Hello,
I am new to R and DESeq2 and have been experiencing problems with inputting raw data and creating the metadata to construct a valid dds. Here is my code:
# DESeq2 Analysis
# Load in libraries
library(tidyverse)
library(DESeq2)
library(RColorBrewer)
library(SummarizedExperiment)
# Load in data file in the .csv format
setwd("~/Documents/Bioengineering Research/DESeq2 Analysis/Test 1")
all_ountdata <- read.csv("Test 1 Raw Count Data.csv", header = TRUE)
countdata <- as.matrix(all_countdata[,-1], header = TRUE, row.names = 1)
head(countdata)
metadata <- read.csv("Test 1 Metadata DESeq2.csv", header = TRUE)
head(metadata)
# Reorder data
idx = match(colnames(countdata), rownames(metadata))
reordered_metadata = metadata[idx,]
# Analysis with DESeq2 -------------------------------------------------------
# Initiate DESeq2 Object
dds <- DESeqDataSetFromMatrix(countData = countdata, colDat = reordered_metadata,
design = ~Sample)
The file format of my raw count data was in Excel that I exported as a CSV. Because I was experiencing problems creating the data frame for the metadata on my own, I manually created a metadata file that I also exported as a CSV for input.
The original raw count data includes 2000 rows with row names of the respective genes and 2 column, one for each sample. One sample has the raw counts of cells expressing high FOXP3 levels and the other is for low FOXP3 levels. There is no wt control group. (https://www.ncbi.nlm.nih.gov/geo/query/acc.cgi?acc=GSE140102).
The metadata file I created has two columns, one labeled samples (so has two rows: Sample 1 and Sample 2). The other column is FOXP3 Expression (so has two rows: low and high).
When I try running the above code, I receive the error: "Error in DESeqDataSet(se, design = design, ignoreRank) : variables in design formula cannot contain NA: Sample"
I have been unable to find information regarding this error on the Bioconductor support page or elsewhere thus far, and any help regarding this issue would be much appreciated. Thank you!
Yes, I understand the data isn't good enough for normal DESeq2 analysis. My task is only to recapitulate the findings of the study that published this data. It's supposed to be kind of a test run for my first time doing DESeq2 that my post-doc gave me. So, any help with this would help me understand the general work flow of DESeq2 and be much appreciated.
The error message should help you to diagnose the problem (in fact, it diagnoses the problem for you):
I can see that. However, I do not understand what I am doing wrong. If you understand the error I am making it would be nice if you could share it rather than stating what R has already told me and what I have already tried to fix on my own.

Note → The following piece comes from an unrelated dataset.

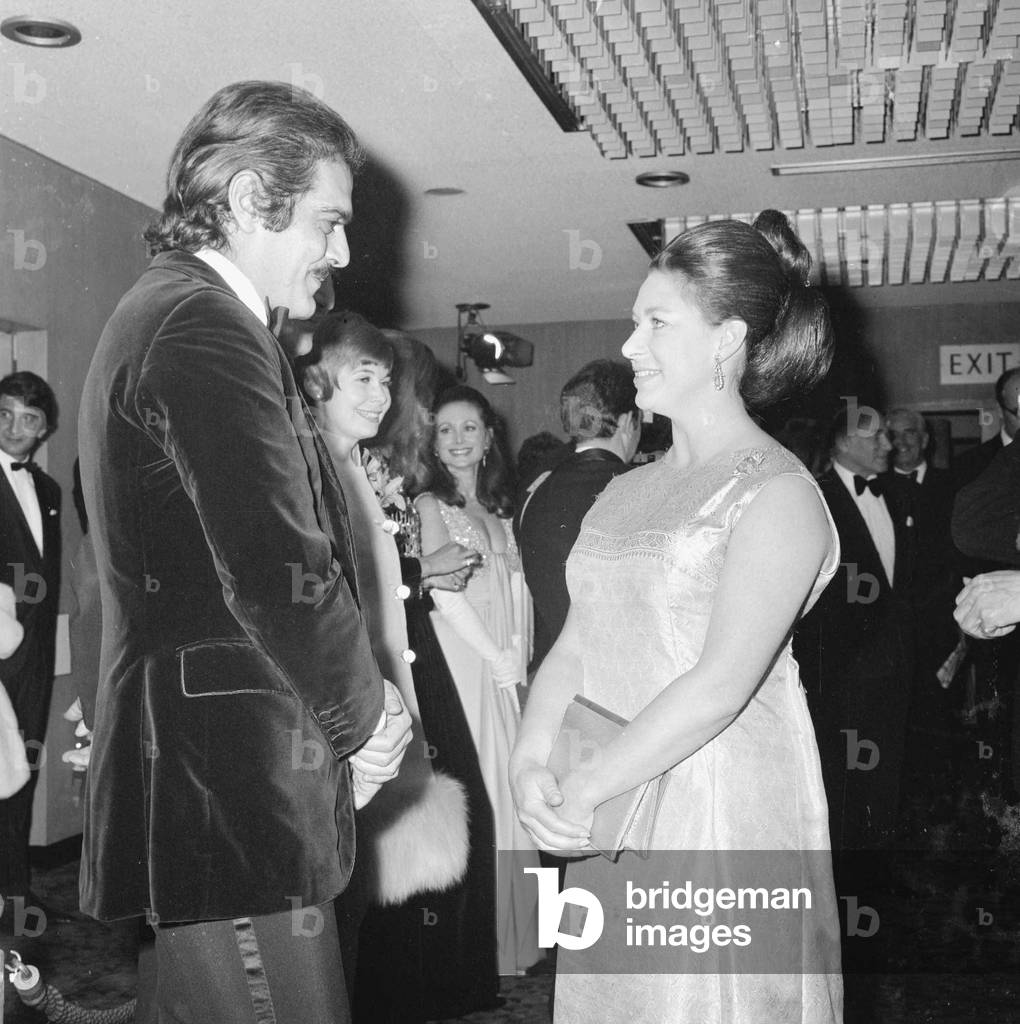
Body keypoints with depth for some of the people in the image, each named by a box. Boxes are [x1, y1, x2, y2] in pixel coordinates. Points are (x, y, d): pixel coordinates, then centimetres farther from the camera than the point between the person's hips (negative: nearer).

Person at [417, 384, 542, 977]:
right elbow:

It means that there are NA values in
reordered_metadata$Sample
, but there cannot be. You will have to trace back a few steps in order to understand why.What swbarnes2 is saying is important, too, i.e., you should really follow a tutorial first. In the past, when I was learning, I typically followed a tutorial, studied the input and output of each command, and commented my own code. Then, it became easier to adapt these tutorials to other / new datasets.
For DESeq2, I even have a very simple introduction indirectly via one of my own packages: https://bioconductor.org/packages/release/bioc/vignettes/EnhancedVolcano/inst/doc/EnhancedVolcano.html#quick-start
I'd learn on a tutorial dataset, not this. I'm not sure this will run with only two samples.